Records supplied: Begin
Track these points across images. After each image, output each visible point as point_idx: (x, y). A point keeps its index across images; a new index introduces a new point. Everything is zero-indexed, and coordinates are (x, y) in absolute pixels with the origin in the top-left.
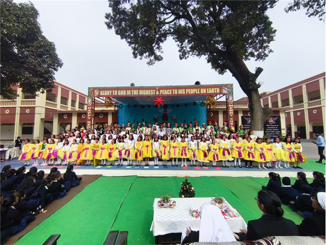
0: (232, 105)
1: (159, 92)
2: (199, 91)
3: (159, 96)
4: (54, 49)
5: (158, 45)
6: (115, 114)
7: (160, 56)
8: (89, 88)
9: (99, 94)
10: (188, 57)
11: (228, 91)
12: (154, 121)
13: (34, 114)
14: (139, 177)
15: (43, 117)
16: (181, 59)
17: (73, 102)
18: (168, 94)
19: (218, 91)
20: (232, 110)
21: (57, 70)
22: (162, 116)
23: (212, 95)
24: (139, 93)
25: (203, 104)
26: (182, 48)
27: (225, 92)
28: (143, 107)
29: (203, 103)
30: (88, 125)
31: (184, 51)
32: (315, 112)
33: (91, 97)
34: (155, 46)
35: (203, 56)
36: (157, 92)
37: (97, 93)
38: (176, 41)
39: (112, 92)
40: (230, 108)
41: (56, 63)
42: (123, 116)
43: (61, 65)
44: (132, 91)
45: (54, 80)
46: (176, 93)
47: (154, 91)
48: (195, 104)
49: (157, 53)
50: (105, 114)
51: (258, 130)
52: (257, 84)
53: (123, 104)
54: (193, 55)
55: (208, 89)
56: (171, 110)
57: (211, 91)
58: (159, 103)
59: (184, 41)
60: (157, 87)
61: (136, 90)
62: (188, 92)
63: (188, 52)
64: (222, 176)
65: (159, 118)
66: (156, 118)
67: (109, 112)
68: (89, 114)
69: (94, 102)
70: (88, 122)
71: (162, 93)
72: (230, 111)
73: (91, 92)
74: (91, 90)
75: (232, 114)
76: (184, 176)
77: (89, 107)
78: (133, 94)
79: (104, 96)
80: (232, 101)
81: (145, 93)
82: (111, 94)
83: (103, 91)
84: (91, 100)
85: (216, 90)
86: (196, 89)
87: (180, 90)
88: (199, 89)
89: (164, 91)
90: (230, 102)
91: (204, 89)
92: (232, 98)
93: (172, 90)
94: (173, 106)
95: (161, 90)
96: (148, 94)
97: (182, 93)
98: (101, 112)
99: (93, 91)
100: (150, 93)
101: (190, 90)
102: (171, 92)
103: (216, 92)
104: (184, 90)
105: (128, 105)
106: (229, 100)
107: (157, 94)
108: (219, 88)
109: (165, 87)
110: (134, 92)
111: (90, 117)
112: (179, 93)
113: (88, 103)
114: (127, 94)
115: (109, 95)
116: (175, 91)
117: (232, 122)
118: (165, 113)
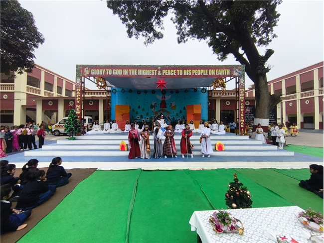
1: (161, 72)
2: (207, 72)
3: (161, 77)
4: (32, 21)
5: (159, 19)
6: (107, 102)
7: (160, 33)
8: (77, 66)
9: (90, 73)
10: (187, 40)
11: (239, 73)
12: (151, 108)
13: (14, 100)
14: (143, 170)
15: (25, 103)
16: (179, 42)
17: (59, 89)
18: (172, 75)
19: (228, 73)
20: (243, 95)
21: (37, 47)
22: (160, 102)
23: (221, 77)
24: (137, 73)
25: (204, 91)
26: (181, 30)
27: (235, 74)
28: (139, 92)
29: (204, 89)
30: (77, 109)
31: (183, 33)
32: (307, 102)
33: (80, 77)
34: (154, 21)
35: (202, 40)
36: (159, 72)
37: (87, 72)
38: (174, 23)
39: (106, 71)
40: (241, 92)
41: (36, 38)
42: (117, 103)
43: (42, 41)
44: (130, 70)
45: (34, 59)
46: (181, 74)
47: (156, 71)
48: (196, 90)
49: (157, 28)
50: (96, 101)
51: (265, 118)
52: (266, 67)
53: (117, 89)
54: (193, 38)
55: (217, 70)
56: (170, 96)
57: (220, 72)
58: (162, 85)
59: (183, 22)
60: (159, 66)
61: (135, 69)
62: (194, 73)
63: (187, 34)
64: (242, 169)
65: (157, 105)
66: (153, 104)
67: (99, 99)
68: (78, 97)
69: (84, 83)
70: (77, 106)
71: (165, 74)
72: (241, 95)
73: (80, 70)
74: (79, 68)
75: (242, 99)
76: (198, 168)
77: (78, 88)
78: (130, 74)
79: (96, 75)
80: (243, 84)
81: (145, 73)
82: (104, 74)
83: (95, 70)
84: (80, 81)
85: (226, 71)
86: (204, 70)
87: (186, 70)
88: (207, 70)
89: (167, 71)
90: (241, 86)
91: (213, 70)
92: (244, 81)
93: (176, 70)
94: (172, 92)
95: (163, 71)
96: (148, 74)
97: (188, 74)
98: (91, 99)
99: (82, 69)
100: (151, 73)
101: (197, 71)
102: (175, 72)
103: (225, 74)
104: (191, 71)
105: (122, 90)
106: (240, 84)
107: (159, 75)
108: (229, 70)
109: (168, 67)
110: (132, 72)
111: (79, 101)
112: (184, 74)
113: (77, 84)
114: (124, 74)
115: (102, 74)
116: (179, 72)
117: (242, 108)
118: (164, 99)
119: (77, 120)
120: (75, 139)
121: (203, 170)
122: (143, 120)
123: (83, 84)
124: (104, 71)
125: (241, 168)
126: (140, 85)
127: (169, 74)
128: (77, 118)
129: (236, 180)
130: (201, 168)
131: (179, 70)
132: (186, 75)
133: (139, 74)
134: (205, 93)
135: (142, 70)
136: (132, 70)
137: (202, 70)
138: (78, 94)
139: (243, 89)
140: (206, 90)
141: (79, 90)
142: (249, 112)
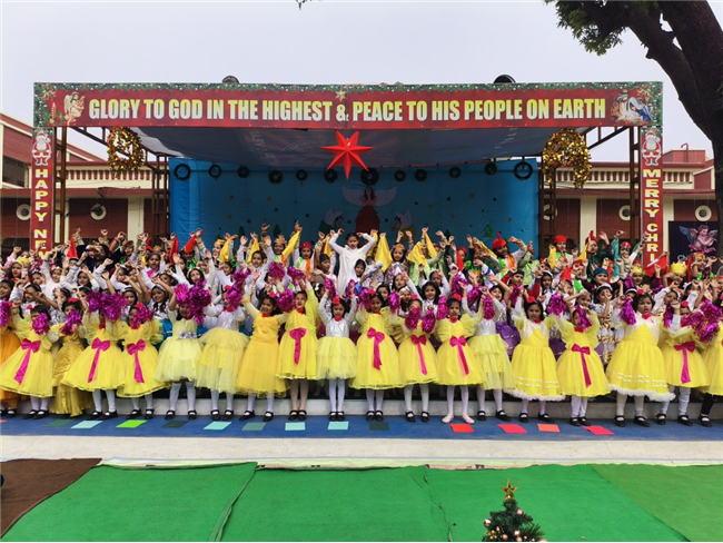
0: (658, 173)
1: (349, 111)
2: (518, 109)
3: (348, 129)
8: (39, 88)
9: (85, 112)
11: (640, 112)
14: (264, 469)
18: (390, 119)
19: (600, 109)
20: (656, 193)
23: (573, 130)
24: (259, 113)
25: (522, 170)
27: (627, 114)
28: (275, 176)
29: (523, 163)
30: (38, 244)
33: (47, 127)
36: (341, 109)
37: (73, 109)
39: (142, 108)
40: (649, 183)
44: (232, 103)
46: (422, 117)
47: (328, 104)
48: (491, 168)
50: (116, 205)
53: (192, 165)
55: (557, 102)
56: (393, 192)
57: (571, 110)
58: (347, 156)
60: (340, 87)
61: (250, 99)
62: (472, 115)
67: (130, 197)
68: (42, 199)
69: (62, 148)
70: (37, 232)
71: (361, 115)
72: (648, 193)
73: (49, 103)
74: (45, 93)
75: (652, 208)
76: (462, 464)
77: (42, 168)
78: (233, 117)
79: (108, 121)
80: (656, 154)
81: (288, 112)
82: (135, 116)
83: (103, 101)
84: (49, 140)
85: (593, 105)
86: (509, 102)
87: (440, 103)
88: (520, 102)
89: (371, 107)
90: (649, 159)
91: (541, 101)
92: (659, 140)
93: (404, 103)
94: (400, 176)
95: (355, 104)
96: (300, 118)
97: (446, 118)
98: (99, 196)
99: (55, 100)
100: (310, 115)
101: (482, 106)
102: (401, 111)
103: (589, 116)
104: (457, 104)
105: (212, 167)
106: (643, 151)
107: (339, 119)
108: (603, 101)
109: (375, 92)
110: (241, 109)
111: (45, 214)
112: (434, 118)
113: (37, 154)
114: (209, 117)
115: (127, 116)
116: (415, 107)
117: (652, 241)
118: (372, 203)
121: (480, 468)
124: (136, 105)
125: (618, 462)
126: (274, 152)
127: (377, 116)
129: (511, 505)
130: (472, 464)
131: (414, 103)
132: (440, 118)
133: (265, 118)
134: (527, 178)
135: (277, 103)
136: (241, 102)
137: (502, 102)
138: (41, 189)
139: (655, 171)
140: (530, 166)
141: (45, 173)
142: (708, 247)
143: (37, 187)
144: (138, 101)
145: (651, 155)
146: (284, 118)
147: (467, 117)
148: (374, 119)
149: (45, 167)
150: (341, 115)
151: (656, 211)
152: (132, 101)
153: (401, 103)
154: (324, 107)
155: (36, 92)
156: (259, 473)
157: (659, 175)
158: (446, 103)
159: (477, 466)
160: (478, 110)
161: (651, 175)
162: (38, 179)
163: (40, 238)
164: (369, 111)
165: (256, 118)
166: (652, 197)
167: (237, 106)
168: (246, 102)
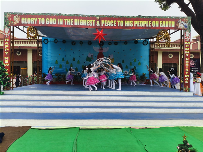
1: (100, 23)
2: (150, 24)
3: (100, 28)
6: (37, 53)
8: (6, 14)
9: (20, 21)
11: (184, 25)
12: (87, 60)
18: (112, 26)
19: (173, 24)
20: (188, 49)
22: (96, 55)
23: (165, 30)
24: (73, 23)
25: (145, 43)
27: (181, 26)
28: (74, 43)
30: (6, 62)
33: (8, 26)
36: (98, 22)
37: (16, 20)
39: (38, 20)
40: (187, 46)
42: (49, 54)
44: (65, 20)
46: (122, 25)
47: (94, 21)
48: (136, 42)
53: (49, 39)
55: (161, 22)
56: (108, 48)
57: (165, 24)
58: (99, 36)
60: (98, 16)
62: (136, 25)
64: (187, 127)
65: (94, 57)
66: (90, 56)
67: (28, 49)
68: (7, 48)
69: (13, 32)
70: (5, 58)
71: (104, 24)
73: (9, 18)
74: (8, 15)
75: (187, 53)
76: (141, 127)
77: (7, 38)
78: (65, 24)
79: (27, 25)
80: (189, 38)
81: (82, 23)
82: (36, 23)
83: (26, 18)
84: (9, 30)
85: (171, 23)
86: (147, 22)
87: (127, 21)
88: (150, 22)
89: (107, 22)
90: (187, 39)
91: (156, 22)
92: (189, 34)
93: (117, 21)
94: (110, 44)
95: (102, 21)
96: (86, 25)
97: (129, 26)
98: (19, 49)
99: (11, 17)
100: (89, 24)
101: (139, 23)
102: (116, 23)
103: (170, 26)
104: (132, 22)
105: (55, 40)
106: (185, 37)
107: (97, 25)
108: (174, 22)
109: (108, 17)
110: (68, 22)
111: (8, 52)
112: (125, 26)
113: (5, 34)
114: (58, 24)
115: (33, 23)
116: (120, 22)
117: (187, 63)
118: (102, 51)
119: (6, 73)
120: (3, 94)
121: (146, 128)
122: (79, 74)
123: (12, 34)
125: (185, 126)
126: (75, 36)
127: (108, 25)
128: (6, 71)
129: (185, 142)
130: (144, 127)
131: (120, 21)
132: (127, 26)
133: (75, 24)
134: (146, 45)
135: (79, 20)
136: (68, 19)
137: (145, 22)
138: (6, 45)
139: (188, 43)
140: (147, 42)
141: (8, 40)
142: (193, 66)
143: (5, 44)
144: (37, 19)
145: (187, 38)
146: (81, 25)
147: (135, 26)
148: (108, 26)
149: (8, 38)
150: (98, 24)
151: (188, 54)
152: (35, 18)
153: (116, 21)
154: (93, 22)
155: (5, 15)
156: (81, 130)
157: (189, 44)
158: (129, 21)
159: (145, 127)
160: (138, 24)
161: (187, 44)
162: (6, 42)
163: (6, 60)
164: (106, 23)
165: (72, 24)
166: (187, 50)
167: (67, 21)
168: (70, 20)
Records supplied: End
→ Task statement:
Put everything from the line containing "119: (77, 120)" down to the line containing "56: (393, 192)" into a Markdown table with the columns Row and Line, numbering each line of the material and skipping blank lines. Leave the pictures out.

→ Solution to this problem:
| Row | Line |
|---|---|
| 1 | 119: (77, 120) |
| 2 | 120: (75, 139) |
| 3 | 121: (203, 170) |
| 4 | 122: (143, 120) |
| 5 | 123: (83, 84) |
| 6 | 124: (104, 71) |
| 7 | 125: (241, 168) |
| 8 | 126: (140, 85) |
| 9 | 127: (169, 74) |
| 10 | 128: (77, 118) |
| 11 | 129: (236, 180) |
| 12 | 130: (201, 168) |
| 13 | 131: (179, 70) |
| 14 | 132: (186, 75) |
| 15 | 133: (139, 74) |
| 16 | 134: (205, 93) |
| 17 | 135: (142, 70) |
| 18 | 136: (132, 70) |
| 19 | 137: (202, 70) |
| 20 | 138: (78, 94) |
| 21 | 139: (243, 89) |
| 22 | 140: (206, 90) |
| 23 | 141: (79, 90) |
| 24 | 142: (249, 112) |
| 25 | 0: (658, 173) |
| 26 | 1: (349, 111) |
| 27 | 2: (518, 109) |
| 28 | 3: (348, 129) |
| 29 | 8: (39, 88) |
| 30 | 9: (85, 112) |
| 31 | 11: (640, 112) |
| 32 | 14: (264, 469) |
| 33 | 18: (390, 119) |
| 34 | 19: (600, 109) |
| 35 | 20: (656, 193) |
| 36 | 23: (573, 130) |
| 37 | 24: (259, 113) |
| 38 | 25: (522, 170) |
| 39 | 27: (627, 114) |
| 40 | 28: (275, 176) |
| 41 | 29: (523, 163) |
| 42 | 30: (38, 244) |
| 43 | 33: (47, 127) |
| 44 | 36: (341, 109) |
| 45 | 37: (73, 109) |
| 46 | 39: (142, 108) |
| 47 | 40: (649, 183) |
| 48 | 44: (232, 103) |
| 49 | 46: (422, 117) |
| 50 | 47: (328, 104) |
| 51 | 48: (491, 168) |
| 52 | 50: (116, 205) |
| 53 | 53: (192, 165) |
| 54 | 55: (557, 102) |
| 55 | 56: (393, 192) |